Supplied text:
Hellenistic-Roman political philosophy posed challenges to ruling classical paradigm

Hellenistic-Roman philosophers insisted on reducing the significance of rationality and politics
By By Bao Limin / 10-23-2015 / (Chinese Social Sciences Today)

This is a picture by Raphael. Above: Epicurus in a laurel wreath gives a dissertation on pleasure. Below: Euclid teaches geometry, Zoroaster holds the heavenly sphere and Ptolemy, the earthly sphere.

 

Despite being formed in the ancient world, Hellenistic-Roman philosophy bears many of the characteristics of modern philosophies and there is a lot of originality. In many ways, it challenges the classical paradigm of philosophy.


According to classical political philosophy, the ultimate aim of philosophy is to enlighten individuals who have rational minds and are willing to pursue virtue. But those who are merely trying to guarantee their means of subsistence, on the other hand, are more likely to resort to using the power of the most respected rulers.

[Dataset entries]
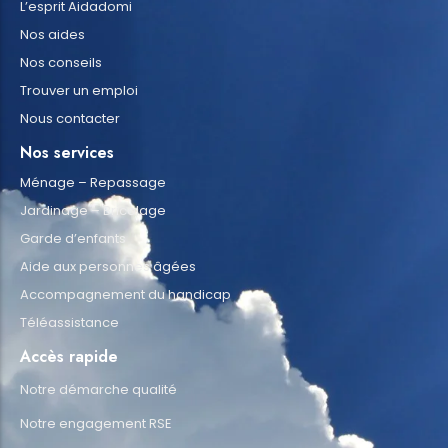
L’esprit Aidadomi
Nos aides
Nos conseils
Trouver un emploi
Nous contacter
Nos services
Ménage – Repassage
Jardinage – Bricolage
Garde d’enfants
Aide aux personnes âgées
Accompagnement du handicap
Téléassistance
Accès rapide
Notre démarche qualité
Notre engagement RSE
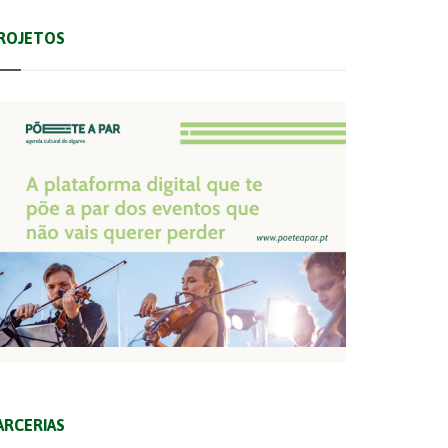
ROJETOS
ARCERIAS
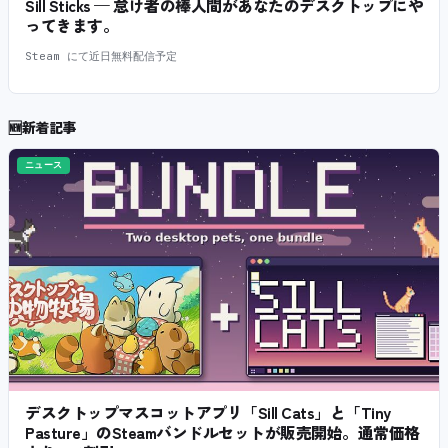
Sill Sticks — 怠け者の棒人間があなたのデスクトップにや
ってきます。
Steam にて近日無料配信予定
🆕
新着記事
ニュース
デスクトップマスコットアプリ「Sill Cats」と「Tiny
Pasture」のSteamバンドルセットが販売開始。通常価格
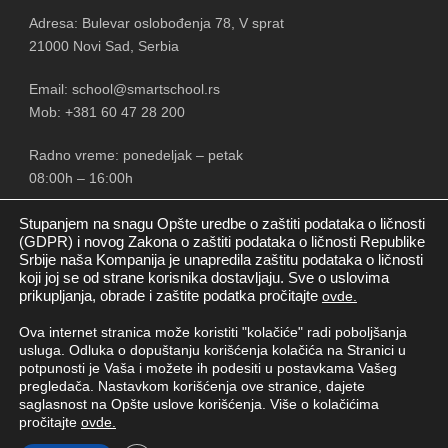
Adresa: Bulevar oslobođenja 78, V sprat
21000 Novi Sad, Serbia
Email: school@smartschool.rs
Mob: +381 60 47 28 200
Radno vreme: ponedeljak – petak
08:00h – 16:00h
Stupanjem na snagu Opšte uredbe o zaštiti podataka o ličnosti
(GDPR) i novog Zakona o zaštiti podataka o ličnosti Republike
Srbije naša Kompanija je unapredila zaštitu podataka o ličnosti
PRATITE NAS
koji joj se od strane korisnika dostavljaju. Sve o uslovima
prikupljanja, obrade i zaštite podatka pročitajte
ovde.
Ova internet stranica može koristiti "kolačiće" radi poboljšanja
usluga. Odluka o dopuštanju korišćenja kolačića na Stranici u
potpunosti je Vaša i možete ih podesiti u postavkama Vašeg
pregledača. Nastavkom korišćenja ove stranice, dajete
saglasnost na Opšte uslove korišćenja. Više o kolačićima
pročitajte
ovde.
Copyright © Smart School New doo
2026. Sva prava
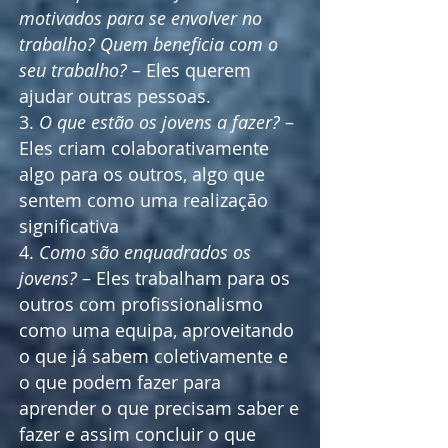
motivados para se envolver no
trabalho? Quem beneficia com o
seu trabalho?
– Eles querem
ajudar outras pessoas.
3.
O que estão os jovens a fazer?
–
Eles criam colaborativamente
algo para os outros, algo que
sentem como uma realização
significativa
4.
Como são enquadrados os
jovens?
– Eles trabalham para os
outros com profissionalismo
como uma equipa, aproveitando
o que já sabem coletivamente e
o que podem fazer para
aprender o que precisam saber e
fazer e assim concluir o que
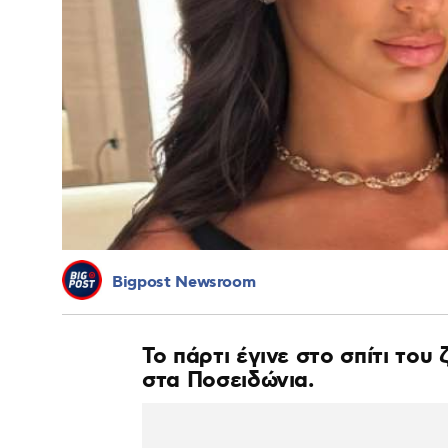
Bigpost Newsroom
Το πάρτι έγινε στο σπίτι το
στα Ποσειδώνια.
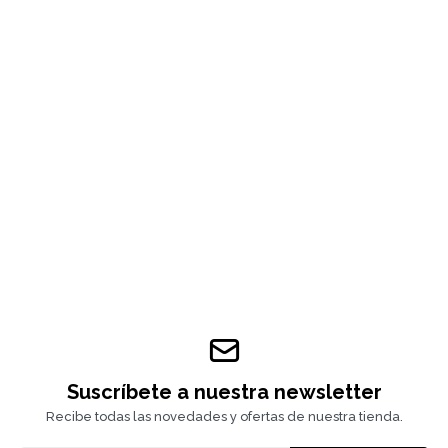
Suscríbete a nuestra newsletter
Recibe todas las novedades y ofertas de nuestra tienda.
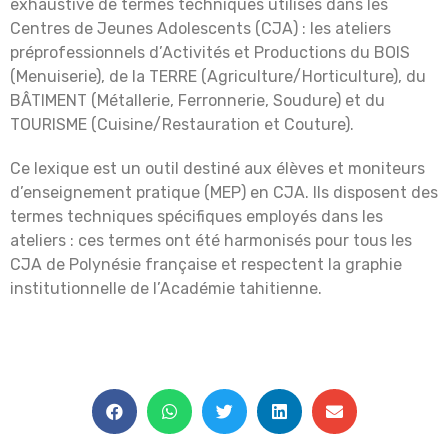
exhaustive de termes techniques utilisés dans les
Centres de Jeunes Adolescents (CJA) : les ateliers
préprofessionnels d’Activités et Productions du BOIS
(Menuiserie), de la TERRE (Agriculture/Horticulture), du
BÂTIMENT (Métallerie, Ferronnerie, Soudure) et du
TOURISME (Cuisine/Restauration et Couture).
Ce lexique est un outil destiné aux élèves et moniteurs
d’enseignement pratique (MEP) en CJA. Ils disposent des
termes techniques spécifiques employés dans les
ateliers : ces termes ont été harmonisés pour tous les
CJA de Polynésie française et respectent la graphie
institutionnelle de l’Académie tahitienne.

Job A: Transcribe the article on Hellenistic-Roman political philosophy in full, word for word.
Job B: Pull out every line of the entries that contains the string "ličnosti", matching case exactly.
The article and the entries were taken from unrelated sources.

Response A:
Hellenistic-Roman political philosophy posed challenges to ruling classical paradigm

Hellenistic-Roman philosophers insisted on reducing the significance of rationality and politics
By By Bao Limin / 10-23-2015 / (Chinese Social Sciences Today)

This is a picture by Raphael. Above: Epicurus in a laurel wreath gives a dissertation on pleasure. Below: Euclid teaches geometry, Zoroaster holds the heavenly sphere and Ptolemy, the earthly sphere.

 

Despite being formed in the ancient world, Hellenistic-Roman philosophy bears many of the characteristics of modern philosophies and there is a lot of originality. In many ways, it challenges the classical paradigm of philosophy.


According to classical political philosophy, the ultimate aim of philosophy is to enlighten individuals who have rational minds and are willing to pursue virtue. But those who are merely trying to guarantee their means of subsistence, on the other hand, are more likely to resort to using the power of the most respected rulers.

Response B:
Stupanjem na snagu Opšte uredbe o zaštiti podataka o ličnosti
(GDPR) i novog Zakona o zaštiti podataka o ličnosti Republike
Srbije naša Kompanija je unapredila zaštitu podataka o ličnosti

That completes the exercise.